(Entries taken from a collection)
◇ ◇ ◇

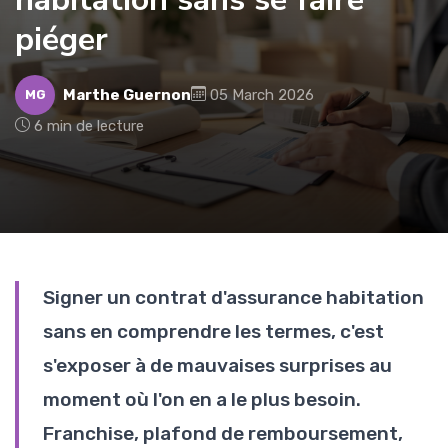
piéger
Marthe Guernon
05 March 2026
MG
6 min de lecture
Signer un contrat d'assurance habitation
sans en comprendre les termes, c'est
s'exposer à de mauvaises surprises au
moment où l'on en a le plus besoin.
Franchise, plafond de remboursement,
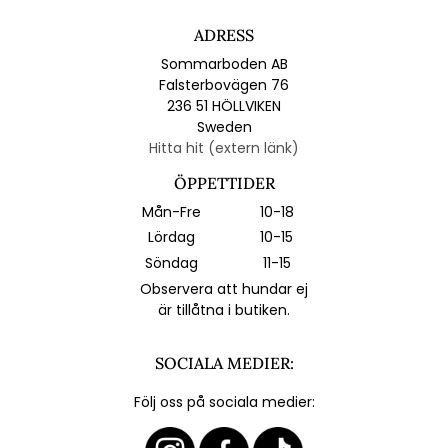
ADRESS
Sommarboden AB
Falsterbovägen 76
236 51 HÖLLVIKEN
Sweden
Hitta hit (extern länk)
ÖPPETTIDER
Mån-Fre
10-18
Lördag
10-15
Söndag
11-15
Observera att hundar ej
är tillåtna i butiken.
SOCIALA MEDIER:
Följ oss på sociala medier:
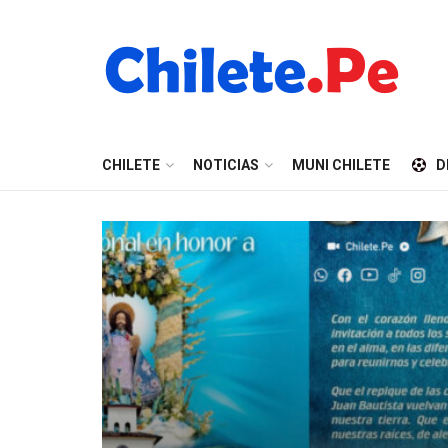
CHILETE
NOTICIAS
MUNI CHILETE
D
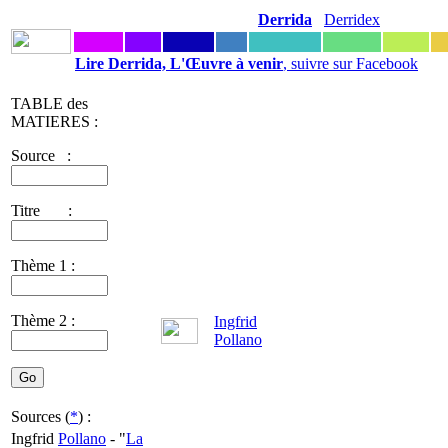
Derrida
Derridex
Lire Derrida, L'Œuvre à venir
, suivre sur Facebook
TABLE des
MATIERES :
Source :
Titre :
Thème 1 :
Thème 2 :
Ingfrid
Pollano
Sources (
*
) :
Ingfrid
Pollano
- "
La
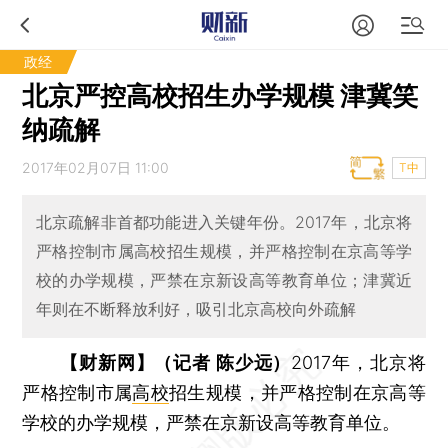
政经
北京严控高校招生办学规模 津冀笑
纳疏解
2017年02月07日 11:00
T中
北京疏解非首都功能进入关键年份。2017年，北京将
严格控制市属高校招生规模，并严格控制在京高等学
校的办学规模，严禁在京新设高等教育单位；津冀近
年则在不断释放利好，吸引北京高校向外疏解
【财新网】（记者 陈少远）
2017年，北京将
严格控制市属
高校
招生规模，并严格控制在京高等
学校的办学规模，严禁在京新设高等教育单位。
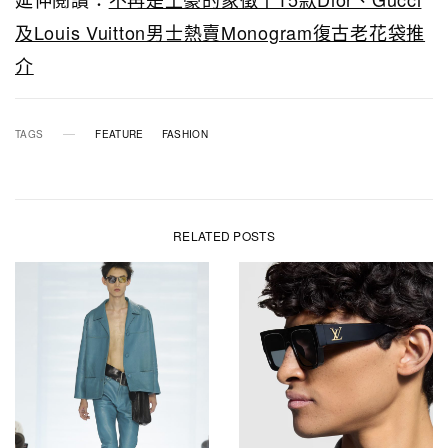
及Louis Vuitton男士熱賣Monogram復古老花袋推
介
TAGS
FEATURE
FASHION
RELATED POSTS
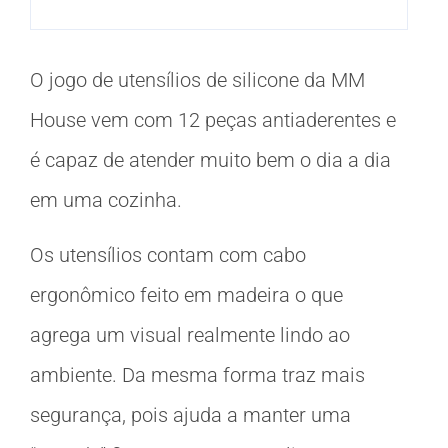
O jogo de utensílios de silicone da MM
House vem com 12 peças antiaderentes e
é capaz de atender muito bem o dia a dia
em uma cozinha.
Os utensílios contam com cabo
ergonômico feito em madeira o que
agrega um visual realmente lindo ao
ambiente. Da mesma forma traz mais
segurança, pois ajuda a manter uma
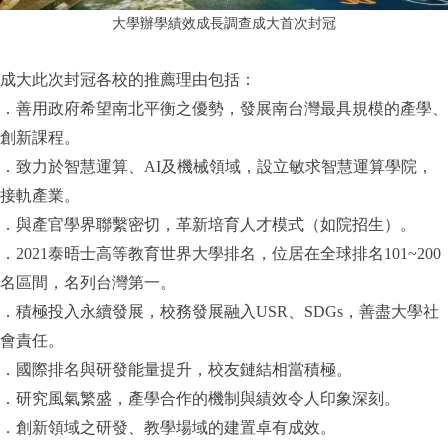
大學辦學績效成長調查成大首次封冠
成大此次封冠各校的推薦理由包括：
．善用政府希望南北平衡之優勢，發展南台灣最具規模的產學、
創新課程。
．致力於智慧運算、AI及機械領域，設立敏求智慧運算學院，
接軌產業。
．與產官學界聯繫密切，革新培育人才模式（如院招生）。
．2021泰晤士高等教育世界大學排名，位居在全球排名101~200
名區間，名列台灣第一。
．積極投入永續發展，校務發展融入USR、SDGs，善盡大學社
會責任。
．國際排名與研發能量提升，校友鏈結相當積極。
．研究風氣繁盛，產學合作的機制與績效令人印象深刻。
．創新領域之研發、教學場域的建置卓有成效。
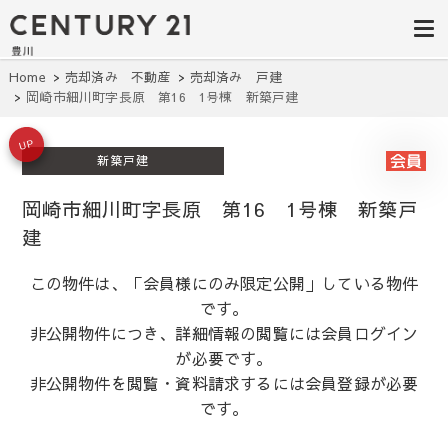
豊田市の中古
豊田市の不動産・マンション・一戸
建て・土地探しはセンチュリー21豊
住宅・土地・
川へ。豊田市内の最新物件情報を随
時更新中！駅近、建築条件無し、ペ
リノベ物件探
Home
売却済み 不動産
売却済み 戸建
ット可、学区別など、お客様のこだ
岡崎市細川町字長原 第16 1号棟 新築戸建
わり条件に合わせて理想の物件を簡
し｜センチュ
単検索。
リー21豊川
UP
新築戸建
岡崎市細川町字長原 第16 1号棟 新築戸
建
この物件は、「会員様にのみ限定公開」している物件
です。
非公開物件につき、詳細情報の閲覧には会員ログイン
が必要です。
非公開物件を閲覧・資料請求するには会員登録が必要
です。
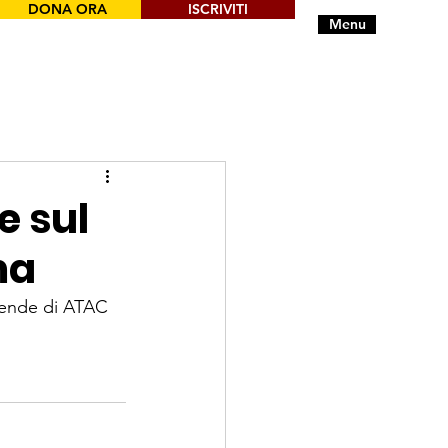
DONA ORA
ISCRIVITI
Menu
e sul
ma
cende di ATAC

◇ ◇ ◇

▸ PROBLEM
Among the records, find every line holding the word "Derrida" and copy it.

▸ RESPONSE TO THIS EXERCISE
Derrida
Lire Derrida, L'Œuvre à venir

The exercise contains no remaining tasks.